(Task A):
Retype the rows below, from the line containing "text 3. Pripažįstu" through the line containing "text ĮSAKYMAS [162, 287, 1181, 316]", without changing anything.

(Passage provided):
^^^^

Project Runway Season 9: Episode 2 Review-Recap [Runway Rundown]
Our resident designer dishes on the designers of PROJECT RUNWAY
Spoiler Alert! If you have Project Runway DVR’d and you don’t want to know the outcome hit the back button now, OR check out my rundown of the first show HERE. Everyone else come sit by me and let me tell you a little story about when a pet store exploded all over some designers and how they crawled out alive… Well, all but one.
The episode begins with the gay boys missing their roommate Rafael, weepy and hugging away as I’m sure Josh Christensen likes it being straight and all (*wink wink). Here’s where I should also note, as my friend Jim mentioned, Joshua McKinley (Josh C’s love-in, I mean live-in roommate) has the most sculpted eyebrows I have ever seen! Those things look like he turned the airbrush on full blast and stenciled the damn things in with an oil based product! He may as well have gone to Home Depot and bought a can of black Krylon for god’s sake.
That aside, this week the designers hit that dreaded snag that every contestant faces in some regard: The Unconventional Materials Challenge. In years past designers have had to glue gun together candy wrappers, plants, dollar store wares and party favors. This time, the designers were given 300 dollars to spend in a pet store and were told to break the mold and choose things that do not resemble fabric. As with every unconventional challenge, what do the designers look for first? Fabric. Ugh how damn predictable, I actually screamed at the TV, “Put down the damn dog bed!” For designer so hungry for pliable materials I’m amazed they didn’t grab those adorable bunnies and skin the damn things for the cocktail dress of their dreams.
Of course once the contestants return to the workroom we hear the usual bitching and moaning about the materials, especially from those who chose things like dog pads and fabric beds to make their stuff from. Bert, having won last week’s challenge made the big mistake of hemming and hawing and using just fabric. Does he not know that resting on your laurels is the last thing the oldest member of the show should be doing? Tim pointed out that this could really recalibrate their thinking about you as a designer if you don’t even attempt to innovate. I know I lost some respect for him this week. Oh Bert, I think your sourpuss face is showing it’s true colors and it isn’t fun to watch. Nobody liked Kenley, but at least she pretended to try even when she refused to listen.
After the flurry of activity in the workroom, the glue guns were put down and the designers headed to the runway with their “creations.” The week’s guest judge was Stacey Bendet, don’t feel bad I had to Google her, too, and she obviously likes youthful funky stuff even if I did want to rip that bow off her face and tell her to sit up. The looks that seemed to fly best for the judges used materials that were applied to fabric and didn’t utilize “Pee Pads” s we heard time and time again in the critiques.

^^^^

(Task B):
In the Project Runway recap, how much money were the designers given to spend at the pet store?

^^^^

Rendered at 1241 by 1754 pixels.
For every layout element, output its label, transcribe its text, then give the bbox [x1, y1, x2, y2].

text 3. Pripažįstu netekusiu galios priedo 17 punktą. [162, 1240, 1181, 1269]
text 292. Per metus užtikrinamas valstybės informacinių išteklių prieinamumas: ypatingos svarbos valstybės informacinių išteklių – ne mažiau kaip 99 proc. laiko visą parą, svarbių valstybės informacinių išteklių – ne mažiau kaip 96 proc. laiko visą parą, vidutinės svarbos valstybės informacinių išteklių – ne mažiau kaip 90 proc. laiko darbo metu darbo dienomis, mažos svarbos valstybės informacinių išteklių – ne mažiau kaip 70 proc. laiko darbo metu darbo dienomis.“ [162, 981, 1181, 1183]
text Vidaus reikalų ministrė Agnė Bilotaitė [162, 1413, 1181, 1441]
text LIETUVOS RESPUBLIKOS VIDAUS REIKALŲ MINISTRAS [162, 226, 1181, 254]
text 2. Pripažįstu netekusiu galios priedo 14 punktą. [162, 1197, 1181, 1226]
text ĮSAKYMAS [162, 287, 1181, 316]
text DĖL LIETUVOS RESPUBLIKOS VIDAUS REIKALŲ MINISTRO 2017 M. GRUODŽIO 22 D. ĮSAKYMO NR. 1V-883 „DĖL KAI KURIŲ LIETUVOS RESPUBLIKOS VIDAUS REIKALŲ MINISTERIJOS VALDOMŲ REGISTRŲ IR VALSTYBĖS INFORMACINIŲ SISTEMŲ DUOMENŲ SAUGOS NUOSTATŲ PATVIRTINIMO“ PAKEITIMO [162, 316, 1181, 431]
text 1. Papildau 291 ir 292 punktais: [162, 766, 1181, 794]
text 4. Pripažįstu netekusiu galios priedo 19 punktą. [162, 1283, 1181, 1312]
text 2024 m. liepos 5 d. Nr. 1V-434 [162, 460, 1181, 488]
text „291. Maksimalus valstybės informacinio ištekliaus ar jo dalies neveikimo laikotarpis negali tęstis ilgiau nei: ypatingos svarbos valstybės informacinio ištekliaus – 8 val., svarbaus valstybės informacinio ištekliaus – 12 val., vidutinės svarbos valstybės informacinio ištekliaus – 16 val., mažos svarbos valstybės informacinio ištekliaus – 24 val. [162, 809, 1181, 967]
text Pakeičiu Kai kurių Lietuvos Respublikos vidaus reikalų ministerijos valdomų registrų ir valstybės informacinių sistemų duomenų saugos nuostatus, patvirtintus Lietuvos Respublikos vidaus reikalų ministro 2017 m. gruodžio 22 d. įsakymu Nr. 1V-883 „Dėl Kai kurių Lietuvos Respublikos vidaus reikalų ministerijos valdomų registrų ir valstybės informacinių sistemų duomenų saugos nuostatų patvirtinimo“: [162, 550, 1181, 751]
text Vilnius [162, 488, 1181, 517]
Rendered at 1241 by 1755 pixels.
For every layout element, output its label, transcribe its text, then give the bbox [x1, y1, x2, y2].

^^^^

(Worked answer A):
text 3. Pripažįstu netekusiu galios priedo 17 punktą. [162, 1240, 1181, 1269]
text 292. Per metus užtikrinamas valstybės informacinių išteklių prieinamumas: ypatingos svarbos valstybės informacinių išteklių – ne mažiau kaip 99 proc. laiko visą parą, svarbių valstybės informacinių išteklių – ne mažiau kaip 96 proc. laiko visą parą, vidutinės svarbos valstybės informacinių išteklių – ne mažiau kaip 90 proc. laiko darbo metu darbo dienomis, mažos svarbos valstybės informacinių išteklių – ne mažiau kaip 70 proc. laiko darbo metu darbo dienomis.“ [162, 981, 1181, 1183]
text Vidaus reikalų ministrė Agnė Bilotaitė [162, 1413, 1181, 1441]
text LIETUVOS RESPUBLIKOS VIDAUS REIKALŲ MINISTRAS [162, 226, 1181, 254]
text 2. Pripažįstu netekusiu galios priedo 14 punktą. [162, 1197, 1181, 1226]
text ĮSAKYMAS [162, 287, 1181, 316]

(Worked answer B):
300 dollars.